The impact of healthcare workplace culture doesn’t just end with patient safety. Physician retention, as well as job satisfaction and teamwork, all benefit from a strong organizational culture in hospitals. This is crucial at a time where burnout in medicine is high. Hospitals can also learn from the tech industry which discovered early on that psychological safety is key to innovation. In other words, those who are afraid of failing tend not to suggest the bold ideas that lead to great progress.

So how can hospitals make improvements to their culture?

The first thing is to shine a light on the culture by measuring it. Staff surveys and on-site observations can illuminate negative workplace cultures so that boards and executives can consider culture scores in the same regard as wait-times and revenue. Regulators and accreditors could incorporate workplace culture indicators in their frameworks to increase accountability.
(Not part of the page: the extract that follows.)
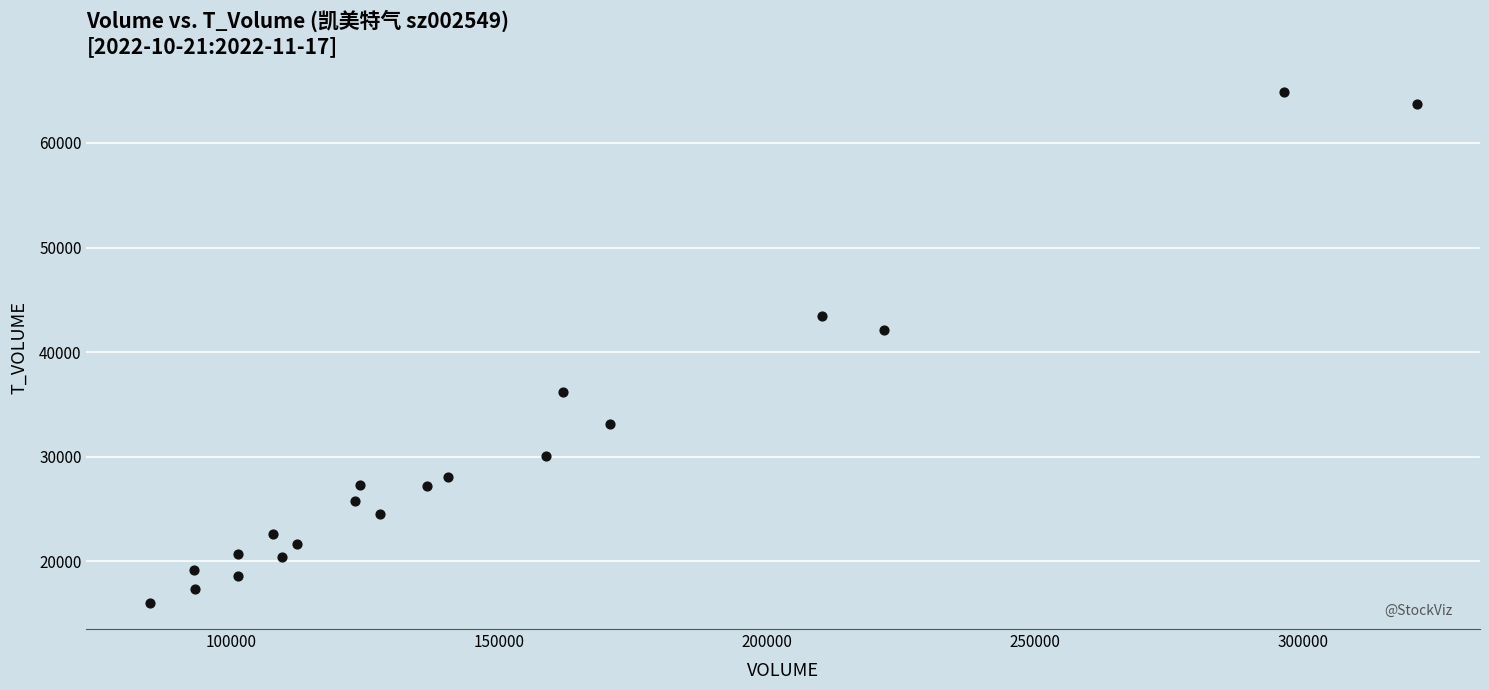

What Y value in the scatter plot is closest to 40412?

42073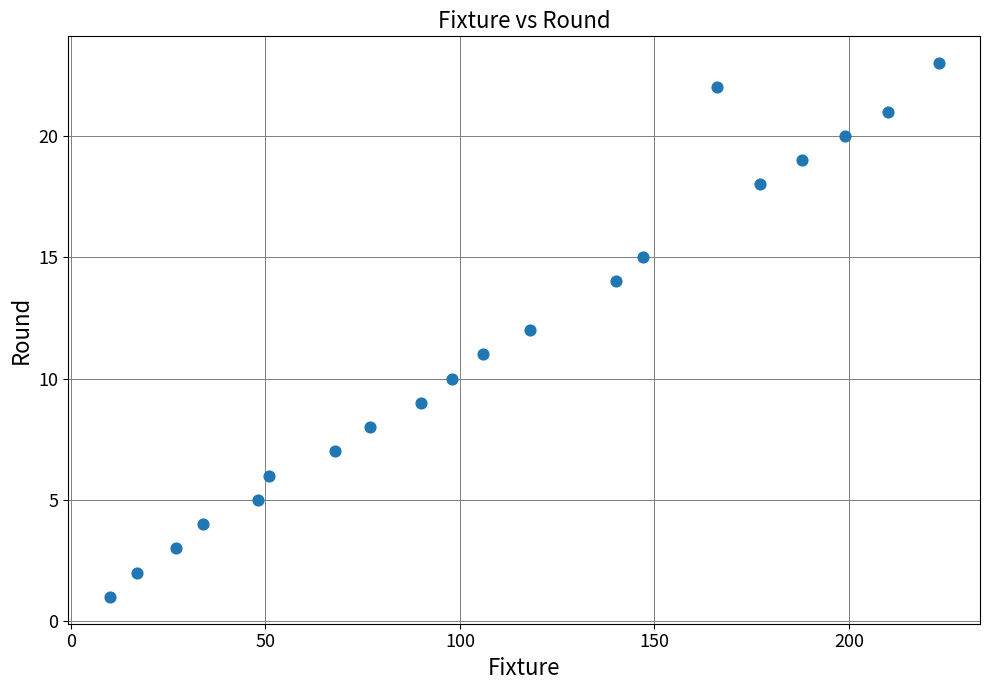

What is the range of X values (max minus min)?

213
We recently saw this in Sydney in Australia, where a third residency programme lost its accreditation due to bullying of junior doctors.

The second is to hire talented leaders not based just on their clinical competence, but also on their ability to foster inclusiveness, integrity, empathy, and the ability to inspire. By setting the “tone at the top,” leaders can influence the “mood in the middle,” and chip away at ingrained attitudes that tolerate, or even support, bullying, secrecy, and fear of speaking out.

Another solution rejects the hierarchy historically found between doctors, nurses and patients, and embraces diversity and inclusion. Effective collaboration helps shift the tribe-versus-tribe attitudes towards a team mindset. Part of this involves amplifying ideas from voices that are traditionally not heard: those of women, the disabled, and ethnic and sexual minorities. As well, leadership must change to be more diverse and inclusive, to reflect the patient population.

The field of medicine attracts motivated, intelligent, and caring people. But being a good caregiver and being a good leader are very different, and training in the latter is sadly lacking.

For every investigative report that uncovers a hospital’s culture of silence—whether it’s unacceptable bullying, unusual death rates, or pervasive secrecy—there are surely hundreds more left uncovered. The fix to this global epidemic requires deep self-reflection and a firm commitment to choose leaders who promote transparency and openness. Implicit in the physicians’ vow “to do no harm” is the vow not to stay silent as that too can be harmful. We must first and foremost create cultures that ensure we feel safe to speak up when things aren’t right. Our patients’ lives— and those of our colleagues—depend on it.